Work item: An exact reproduction of all entries is required.

== Recorded data

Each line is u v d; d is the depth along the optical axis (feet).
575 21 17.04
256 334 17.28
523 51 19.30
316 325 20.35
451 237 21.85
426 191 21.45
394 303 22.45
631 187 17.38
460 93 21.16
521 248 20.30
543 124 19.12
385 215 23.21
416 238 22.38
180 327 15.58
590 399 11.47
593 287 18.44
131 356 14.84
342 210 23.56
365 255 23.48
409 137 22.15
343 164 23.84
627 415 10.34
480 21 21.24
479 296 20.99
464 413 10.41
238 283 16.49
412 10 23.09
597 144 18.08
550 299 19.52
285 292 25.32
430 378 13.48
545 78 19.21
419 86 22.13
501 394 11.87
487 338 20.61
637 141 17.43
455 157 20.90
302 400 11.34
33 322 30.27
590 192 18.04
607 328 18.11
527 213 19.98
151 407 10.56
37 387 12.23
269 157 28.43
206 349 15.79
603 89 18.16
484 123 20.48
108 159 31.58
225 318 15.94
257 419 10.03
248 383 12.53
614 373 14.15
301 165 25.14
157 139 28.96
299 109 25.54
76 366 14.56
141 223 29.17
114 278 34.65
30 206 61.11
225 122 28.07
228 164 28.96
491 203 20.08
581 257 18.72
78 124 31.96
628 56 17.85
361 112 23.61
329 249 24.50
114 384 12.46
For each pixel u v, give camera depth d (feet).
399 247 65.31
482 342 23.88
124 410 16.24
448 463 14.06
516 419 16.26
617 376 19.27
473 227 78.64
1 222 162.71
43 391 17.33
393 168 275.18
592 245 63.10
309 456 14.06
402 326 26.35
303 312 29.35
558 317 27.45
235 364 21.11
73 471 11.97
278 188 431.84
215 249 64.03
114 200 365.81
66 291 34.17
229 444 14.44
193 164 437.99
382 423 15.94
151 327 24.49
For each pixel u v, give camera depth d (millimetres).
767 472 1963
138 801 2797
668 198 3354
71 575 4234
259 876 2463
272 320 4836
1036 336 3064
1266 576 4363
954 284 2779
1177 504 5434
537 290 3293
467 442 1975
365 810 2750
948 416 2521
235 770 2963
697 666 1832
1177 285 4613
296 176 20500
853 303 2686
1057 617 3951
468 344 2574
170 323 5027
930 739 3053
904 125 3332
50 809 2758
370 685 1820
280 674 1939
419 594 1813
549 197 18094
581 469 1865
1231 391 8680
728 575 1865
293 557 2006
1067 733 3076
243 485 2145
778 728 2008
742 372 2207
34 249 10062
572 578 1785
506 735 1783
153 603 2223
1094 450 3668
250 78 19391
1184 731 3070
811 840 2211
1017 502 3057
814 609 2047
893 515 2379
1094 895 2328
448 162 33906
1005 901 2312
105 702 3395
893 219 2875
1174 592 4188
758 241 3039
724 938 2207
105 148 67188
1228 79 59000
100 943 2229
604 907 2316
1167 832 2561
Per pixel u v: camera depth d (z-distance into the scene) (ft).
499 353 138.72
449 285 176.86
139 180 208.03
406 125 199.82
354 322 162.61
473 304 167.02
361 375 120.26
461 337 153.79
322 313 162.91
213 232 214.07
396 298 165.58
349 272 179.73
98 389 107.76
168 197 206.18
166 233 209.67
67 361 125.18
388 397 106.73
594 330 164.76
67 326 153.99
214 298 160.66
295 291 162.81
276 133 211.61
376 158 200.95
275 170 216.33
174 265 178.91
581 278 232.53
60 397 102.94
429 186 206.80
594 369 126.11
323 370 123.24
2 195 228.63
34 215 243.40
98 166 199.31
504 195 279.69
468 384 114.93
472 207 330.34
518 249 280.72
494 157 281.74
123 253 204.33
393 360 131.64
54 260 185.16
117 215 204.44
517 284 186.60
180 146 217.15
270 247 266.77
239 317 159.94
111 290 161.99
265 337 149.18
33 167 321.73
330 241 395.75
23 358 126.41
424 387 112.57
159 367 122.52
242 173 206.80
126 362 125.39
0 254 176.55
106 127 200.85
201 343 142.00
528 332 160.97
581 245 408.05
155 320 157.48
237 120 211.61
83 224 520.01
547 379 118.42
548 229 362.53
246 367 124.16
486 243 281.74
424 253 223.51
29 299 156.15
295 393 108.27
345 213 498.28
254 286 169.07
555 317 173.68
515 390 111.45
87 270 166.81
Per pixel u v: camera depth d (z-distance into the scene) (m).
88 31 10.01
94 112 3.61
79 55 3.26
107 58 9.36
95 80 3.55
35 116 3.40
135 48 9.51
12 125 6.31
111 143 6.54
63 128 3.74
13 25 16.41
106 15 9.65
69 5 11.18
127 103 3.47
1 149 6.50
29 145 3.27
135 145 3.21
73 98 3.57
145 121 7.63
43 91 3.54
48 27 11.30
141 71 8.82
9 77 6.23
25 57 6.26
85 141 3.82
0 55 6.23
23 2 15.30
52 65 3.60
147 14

====

Solved problem:
Each line is u v d; d is the depth along the optical axis (feet).
575 21 17.04
256 334 17.28
523 51 19.30
316 325 20.35
451 237 21.85
426 191 21.45
394 303 22.45
631 187 17.38
460 93 21.16
521 248 20.30
543 124 19.12
385 215 23.21
416 238 22.38
180 327 15.58
590 399 11.47
593 287 18.44
131 356 14.84
342 210 23.56
365 255 23.48
409 137 22.15
343 164 23.84
627 415 10.34
480 21 21.24
479 296 20.99
464 413 10.41
238 283 16.49
412 10 23.09
597 144 18.08
550 299 19.52
285 292 25.32
430 378 13.48
545 78 19.21
419 86 22.13
501 394 11.87
487 338 20.61
637 141 17.43
455 157 20.90
302 400 11.34
33 322 30.27
590 192 18.04
607 328 18.11
527 213 19.98
151 407 10.56
37 387 12.23
269 157 28.43
206 349 15.79
603 89 18.16
484 123 20.48
108 159 31.58
225 318 15.94
257 419 10.03
248 383 12.53
614 373 14.15
301 165 25.14
157 139 28.96
299 109 25.54
76 366 14.56
141 223 29.17
114 278 34.65
30 206 61.11
225 122 28.07
228 164 28.96
491 203 20.08
581 257 18.72
78 124 31.96
628 56 17.85
361 112 23.61
329 249 24.50
114 384 12.46
For each pixel u v, give camera depth d (feet).
399 247 65.31
482 342 23.88
124 410 16.24
448 463 14.06
516 419 16.26
617 376 19.27
473 227 78.64
1 222 162.71
43 391 17.33
393 168 275.18
592 245 63.10
309 456 14.06
402 326 26.35
303 312 29.35
558 317 27.45
235 364 21.11
73 471 11.97
278 188 431.84
215 249 64.03
114 200 365.81
66 291 34.17
229 444 14.44
193 164 437.99
382 423 15.94
151 327 24.49
For each pixel u v, give camera depth d (millimetres).
767 472 1963
138 801 2797
668 198 3354
71 575 4234
259 876 2463
272 320 4836
1036 336 3064
1266 576 4363
954 284 2779
1177 504 5434
537 290 3293
467 442 1975
365 810 2750
948 416 2521
235 770 2963
697 666 1832
1177 285 4613
296 176 20500
853 303 2686
1057 617 3951
468 344 2574
170 323 5027
930 739 3053
904 125 3332
50 809 2758
370 685 1820
280 674 1939
419 594 1813
549 197 18094
581 469 1865
1231 391 8680
728 575 1865
293 557 2006
1067 733 3076
243 485 2145
778 728 2008
742 372 2207
34 249 10062
572 578 1785
506 735 1783
153 603 2223
1094 450 3668
250 78 19391
1184 731 3070
811 840 2211
1017 502 3057
814 609 2047
893 515 2379
1094 895 2328
448 162 33906
1005 901 2312
105 702 3395
893 219 2875
1174 592 4188
758 241 3039
724 938 2207
105 148 67188
1228 79 59000
100 943 2229
604 907 2316
1167 832 2561
Per pixel u v: camera depth d (z-distance into the scene) (ft).
499 353 138.72
449 285 176.86
139 180 208.03
406 125 199.82
354 322 162.61
473 304 167.02
361 375 120.26
461 337 153.79
322 313 162.91
213 232 214.07
396 298 165.58
349 272 179.73
98 389 107.76
168 197 206.18
166 233 209.67
67 361 125.18
388 397 106.73
594 330 164.76
67 326 153.99
214 298 160.66
295 291 162.81
276 133 211.61
376 158 200.95
275 170 216.33
174 265 178.91
581 278 232.53
60 397 102.94
429 186 206.80
594 369 126.11
323 370 123.24
2 195 228.63
34 215 243.40
98 166 199.31
504 195 279.69
468 384 114.93
472 207 330.34
518 249 280.72
494 157 281.74
123 253 204.33
393 360 131.64
54 260 185.16
117 215 204.44
517 284 186.60
180 146 217.15
270 247 266.77
239 317 159.94
111 290 161.99
265 337 149.18
33 167 321.73
330 241 395.75
23 358 126.41
424 387 112.57
159 367 122.52
242 173 206.80
126 362 125.39
0 254 176.55
106 127 200.85
201 343 142.00
528 332 160.97
581 245 408.05
155 320 157.48
237 120 211.61
83 224 520.01
547 379 118.42
548 229 362.53
246 367 124.16
486 243 281.74
424 253 223.51
29 299 156.15
295 393 108.27
345 213 498.28
254 286 169.07
555 317 173.68
515 390 111.45
87 270 166.81
Per pixel u v: camera depth d (z-distance into the scene) (m).
88 31 10.01
94 112 3.61
79 55 3.26
107 58 9.36
95 80 3.55
35 116 3.40
135 48 9.51
12 125 6.31
111 143 6.54
63 128 3.74
13 25 16.41
106 15 9.65
69 5 11.18
127 103 3.47
1 149 6.50
29 145 3.27
135 145 3.21
73 98 3.57
145 121 7.63
43 91 3.54
48 27 11.30
141 71 8.82
9 77 6.23
25 57 6.26
85 141 3.82
0 55 6.23
23 2 15.30
52 65 3.60
147 14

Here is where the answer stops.